### Directions:
Return the following data exactly, with all pictures left out.

### Information supplied:
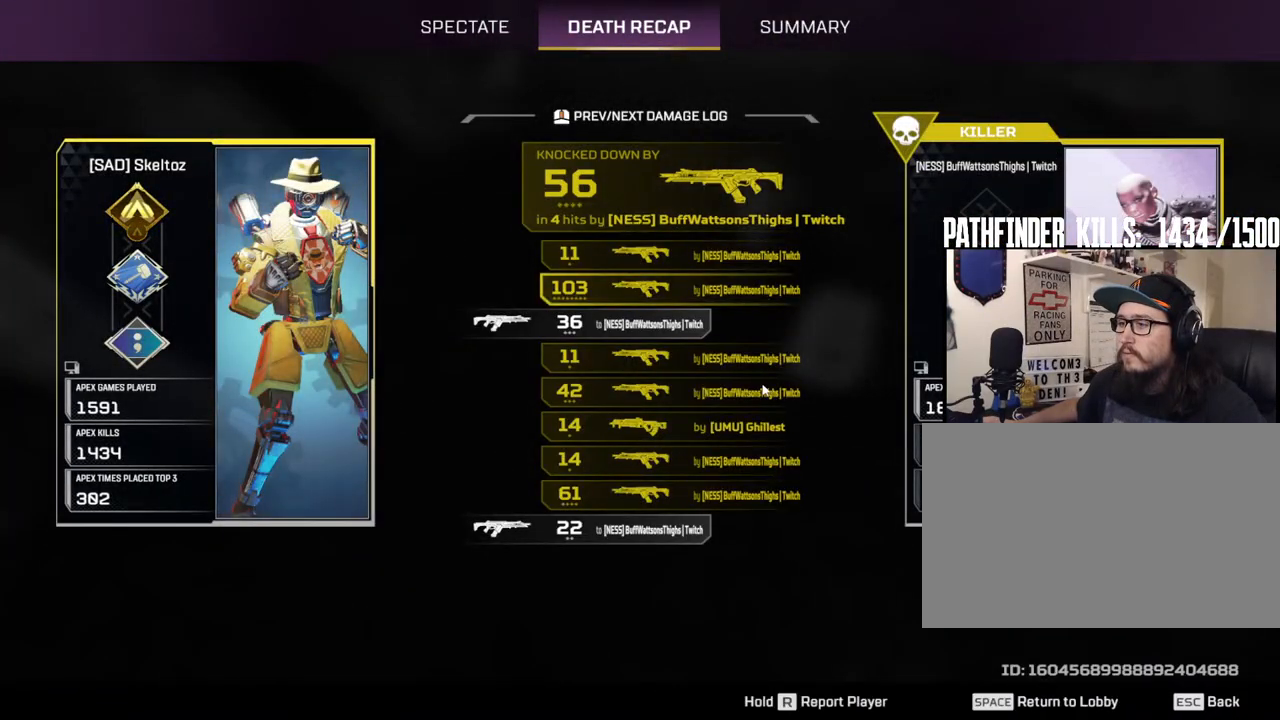
{"keys": [], "mouse": ["left"], "events": [[250, "mouse_left", "down"], [300, "mouse_left", "up"], [400, "mouse_left", "down"]]}
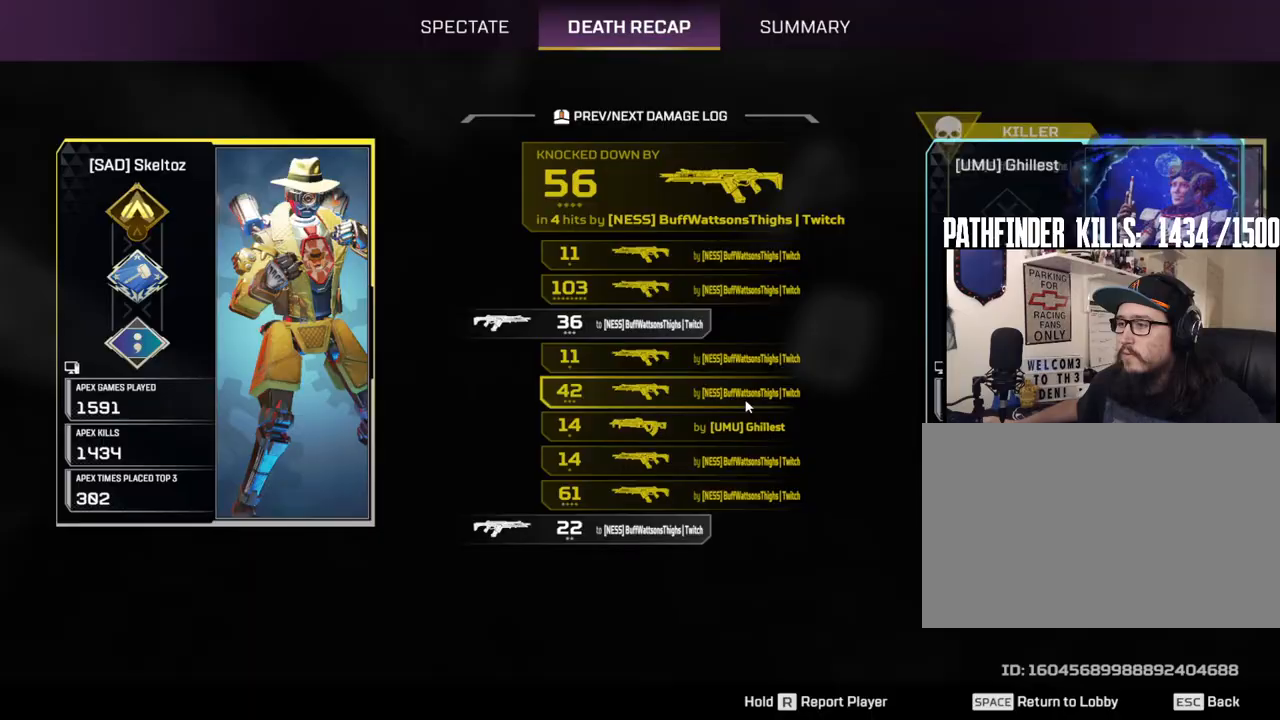
{"keys": [], "mouse": [], "events": [[33, "mouse_left", "up"], [367, "mouse_left", "down"], [467, "mouse_left", "up"]]}
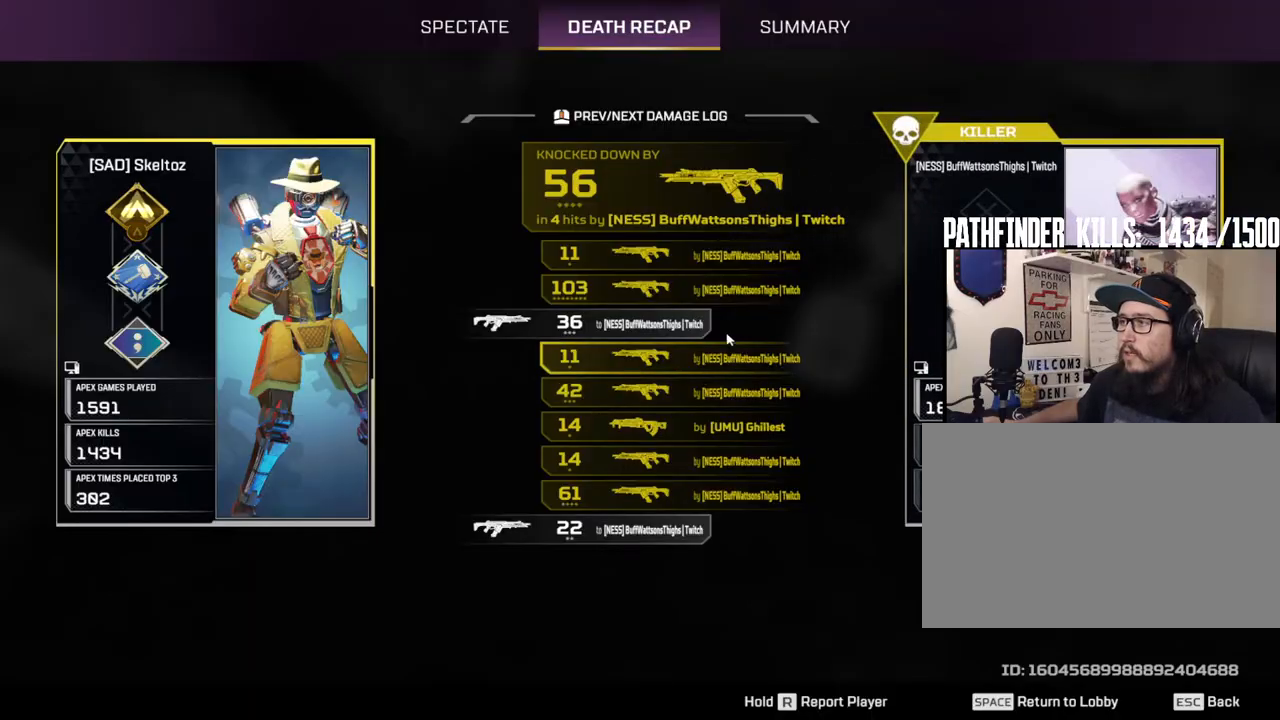
{"keys": [], "mouse": [], "events": [[333, "mouse_left", "down"], [433, "mouse_left", "up"]]}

### Answer section:
{"keys": [], "mouse": ["left"], "events": [[250, "mouse_left", "down"], [300, "mouse_left", "up"], [400, "mouse_left", "down"]]}
{"keys": [], "mouse": [], "events": [[33, "mouse_left", "up"], [367, "mouse_left", "down"], [467, "mouse_left", "up"]]}
{"keys": [], "mouse": [], "events": [[333, "mouse_left", "down"], [433, "mouse_left", "up"]]}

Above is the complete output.